Foreknowledge, if confirmed, will be conclusive proof that it was the rebels who launched this particular rocket. But there is another possible explanation. In the same article (August 29) Dale Gavlak and a young Jordanian colleague Yahya Ababneh, reported “from numerous interviews with doctors, Ghouta residents, rebel fighters and their families, a different picture emerges. Many believe that certain rebels received chemical weapons via the Saudi intelligence chief, Prince Bandar bin Sultan, and were responsible for carrying out the gas attack.” 

“My son came to me two weeks ago asking what I thought the weapons were that he had been asked to carry,” said Abu Abdel-Moneim, the father of a rebel fighting to unseat Assad, who lives in Ghouta. Abdel-Moneim said his son and 12 other rebels were killed inside of a tunnel used to store weapons provided by a Saudi militant, known as Abu Ayesha, who was leading a fighting battalion”.

The conspiracy between the Saudi secret service, headed by Prince Bandar bin Sultan, and the CIA has already been thoroughly exposed by the Wall Street Journal (August 25).
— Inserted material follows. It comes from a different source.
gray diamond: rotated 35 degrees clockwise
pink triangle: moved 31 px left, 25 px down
Gavlak’s story therefore opens up a third possibility:  that the intense Syrian bombardment of the area (which began on August 19) penetrated a tunnel that was being used by Saudi backed jihadis to store chemical weapons supplied by Prince Bandar’s men. This would explain the panic heard in a high Syrian army official’s voice in the allegedly intercepted phone call that is the most concrete evidence that US sources have (unofficially) revealed.

Saudi supply of chemical weapons is not as far-fetched as it sounds, because onDecember 29 the London Daily Mail had published the hacked emails of a British ‘security contracting’ firm, Britam defence, which revealed that Qatar had offered it an ‘enormous’ sum of money to obtain a chemical warhead from Russian stock, ‘similar to what Syria has’, to supply to the rebels. 

These disclosures show that there are at least two other explanations for the gas attack fatalities that are far more plausible than the one the Americans have chosen to believe.